Themistocles

Plutarch

Plutarch. Plutarch's Lives, Vol. II. Perrin, Bernadotte, translator. Cambridge, MA: Harvard University Press; London: William Heinemann Ltd., 1914.

Thither his wife and children were privily removed from Athens and sent to him by Epicrates of the deme Acharnae, who, for this deed, was afterwards convicted by Cimon and put to death, as Stesimbrotus relates. Then, somehow or other, Stesimbrotus forgets this, or makes Themistocles forget it, and says he sailed to Sicily and demanded from Hiero the tyrant the hand of his daughter in marriage, promising as an incentive that he would make the Hellenes subject to his sway; but that Hiero repulsed him, and so he set sail for Asia.

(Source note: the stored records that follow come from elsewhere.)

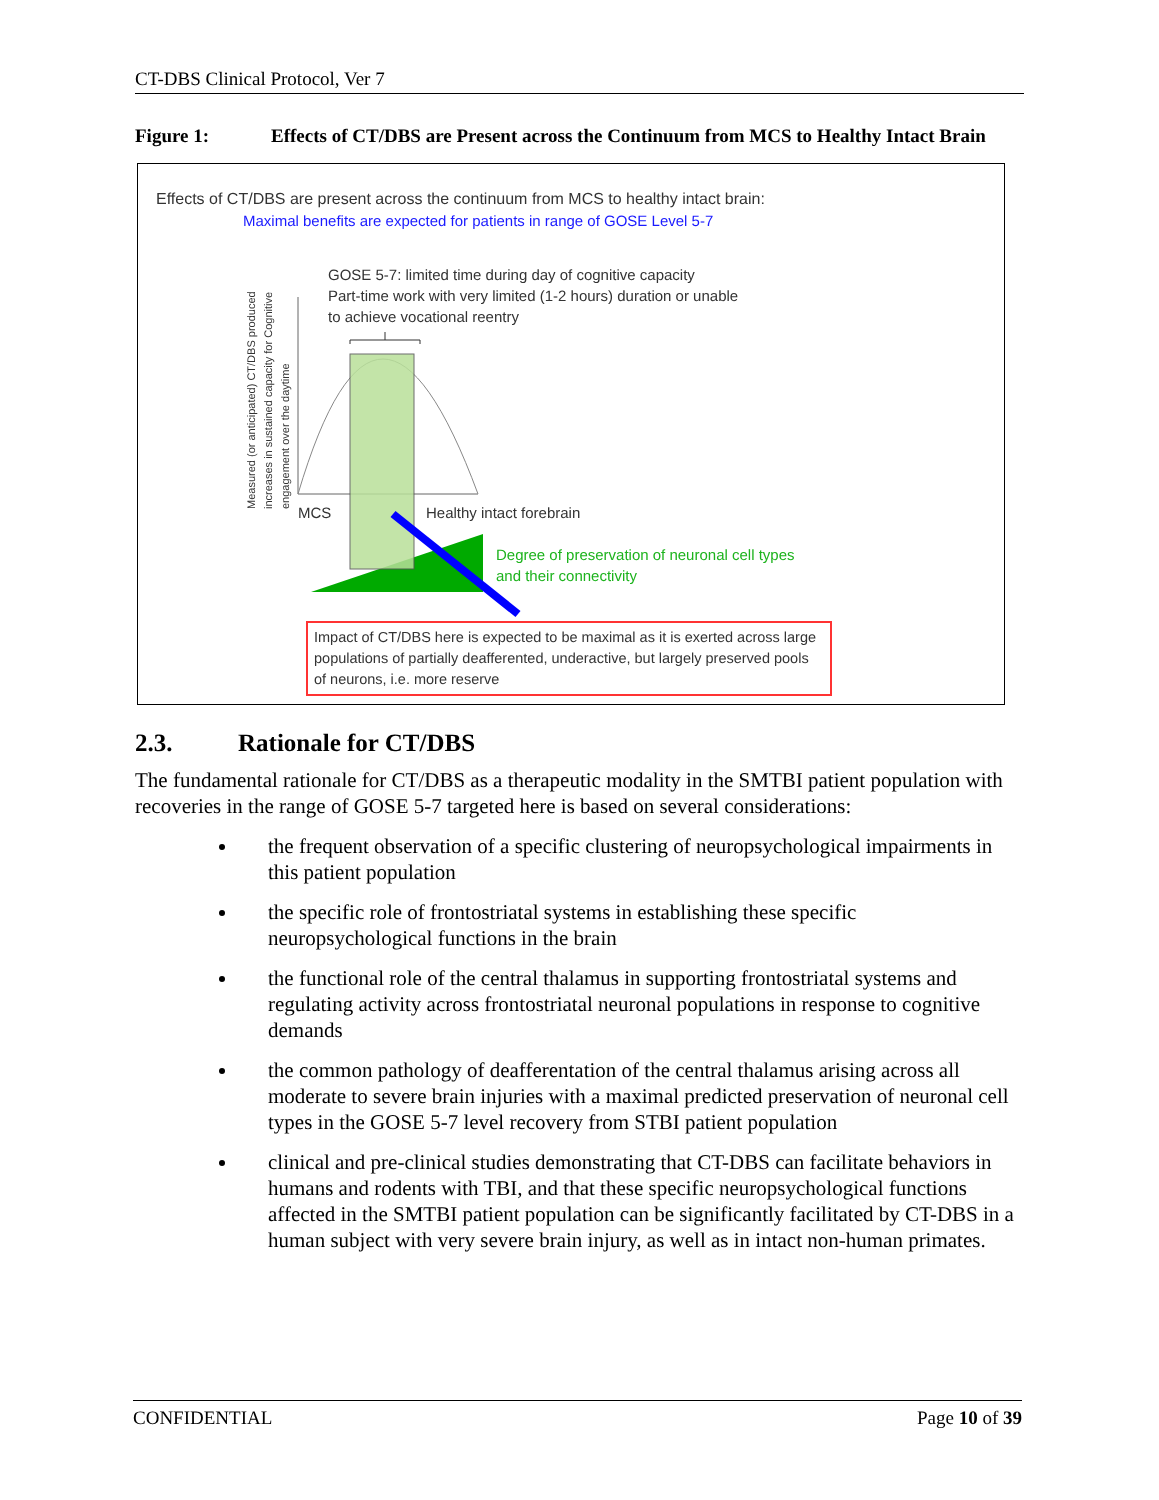CT-DBS Clinical Protocol, Ver 7
Figure 1: Effects of CT/DBS are Present across the Continuum from MCS to Healthy Intact Brain
Effects of CT/DBS are present across the continuum from MCS to healthy intact brain:
Maximal benefits are expected for patients in range of GOSE Level 5-7
Measured (or anticipated) CT/DBS produced increases in sustained capacity for Cognitive engagement over the daytime
GOSE 5-7: limited time during day of cognitive capacity
Part-time work with very limited (1-2 hours) duration or unable
to achieve vocational reentry
MCS Healthy intact forebrain
Degree of preservation of neuronal cell types
and their connectivity
Impact of CT/DBS here is expected to be maximal as it is exerted across large populations of partially deafferented, underactive, but largely preserved pools of neurons, i.e. more reserve
2.3. Rationale for CT/DBS
The fundamental rationale for CT/DBS as a therapeutic modality in the SMTBI patient population with recoveries in the range of GOSE 5-7 targeted here is based on several considerations:
the frequent observation of a specific clustering of neuropsychological impairments in this patient population
the specific role of frontostriatal systems in establishing these specific neuropsychological functions in the brain
the functional role of the central thalamus in supporting frontostriatal systems and regulating activity across frontostriatal neuronal populations in response to cognitive demands
the common pathology of deafferentation of the central thalamus arising across all moderate to severe brain injuries with a maximal predicted preservation of neuronal cell types in the GOSE 5-7 level recovery from STBI patient population
clinical and pre-clinical studies demonstrating that CT-DBS can facilitate behaviors in humans and rodents with TBI, and that these specific neuropsychological functions affected in the SMTBI patient population can be significantly facilitated by CT-DBS in a human subject with very severe brain injury, as well as in intact non-human primates.
CONFIDENTIAL Page 10 of 39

But it is not likely that this was so. For Theophrastus, in his work On Royalty, tells how, when Hiero sent horses to compete at Olympia, and set up a sort of booth there with very costly decorations, Themistocles made a speech among the assembled Hellenes, urging them to tear down the booth of the tyrant and prevent his horses from competing.

And Thucydides[*](Thuc. 1.137) says that he made his way across the country to the sea, and set sail from Pydna, no one of the passengers knowing who he was until, when the vessel had been carried by a storm to Naxos, to which the Athenians at that time were laying siege,[*]( About 469 B.C.) he was terrified, and disclosed himself to the master and the captain of the ship, and partly by entreaties, partly by threats, actually declaring that he would denounce and vilify them to the Athenians as having taken him on board at the start in no ignorance but under bribes,—in this way compelled them to sail by and make the coast of Asia.

Of his property, much was secretly abstracted for him by his friends and sent across the sea to Asia; but the sum total of that which was brought to light and confiscated amounted to one hundred talents, according to Theopompus,—Theophrastus says eighty,—and yet Themistocles did not possess the worth of three talents before he entered political life.